# Aim of the exercise
From the line containing "u tại Việt Nam" to the end of the listing, copy each line exactly and leave out all others.

----------

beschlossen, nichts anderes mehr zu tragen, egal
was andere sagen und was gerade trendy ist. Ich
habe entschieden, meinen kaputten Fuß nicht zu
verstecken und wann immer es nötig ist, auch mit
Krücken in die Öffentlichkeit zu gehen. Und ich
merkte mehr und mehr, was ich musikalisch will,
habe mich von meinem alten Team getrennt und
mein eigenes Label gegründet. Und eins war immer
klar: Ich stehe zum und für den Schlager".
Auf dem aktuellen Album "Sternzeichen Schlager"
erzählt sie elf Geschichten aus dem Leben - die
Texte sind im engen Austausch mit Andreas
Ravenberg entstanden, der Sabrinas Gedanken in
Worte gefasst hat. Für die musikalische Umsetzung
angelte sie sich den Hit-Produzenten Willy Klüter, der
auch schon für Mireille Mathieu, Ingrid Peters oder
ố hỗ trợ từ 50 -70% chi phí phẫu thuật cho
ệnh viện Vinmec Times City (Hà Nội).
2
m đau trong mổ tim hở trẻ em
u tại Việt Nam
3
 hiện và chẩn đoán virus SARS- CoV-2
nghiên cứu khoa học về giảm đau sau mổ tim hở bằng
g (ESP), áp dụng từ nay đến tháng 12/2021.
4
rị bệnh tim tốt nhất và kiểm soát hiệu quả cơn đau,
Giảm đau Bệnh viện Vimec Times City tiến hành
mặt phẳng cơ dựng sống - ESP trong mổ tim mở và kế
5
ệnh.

----------

# Solution
u tại Việt Nam
3
 hiện và chẩn đoán virus SARS- CoV-2
nghiên cứu khoa học về giảm đau sau mổ tim hở bằng
g (ESP), áp dụng từ nay đến tháng 12/2021.
4
rị bệnh tim tốt nhất và kiểm soát hiệu quả cơn đau,
Giảm đau Bệnh viện Vimec Times City tiến hành
mặt phẳng cơ dựng sống - ESP trong mổ tim mở và kế
5
ệnh.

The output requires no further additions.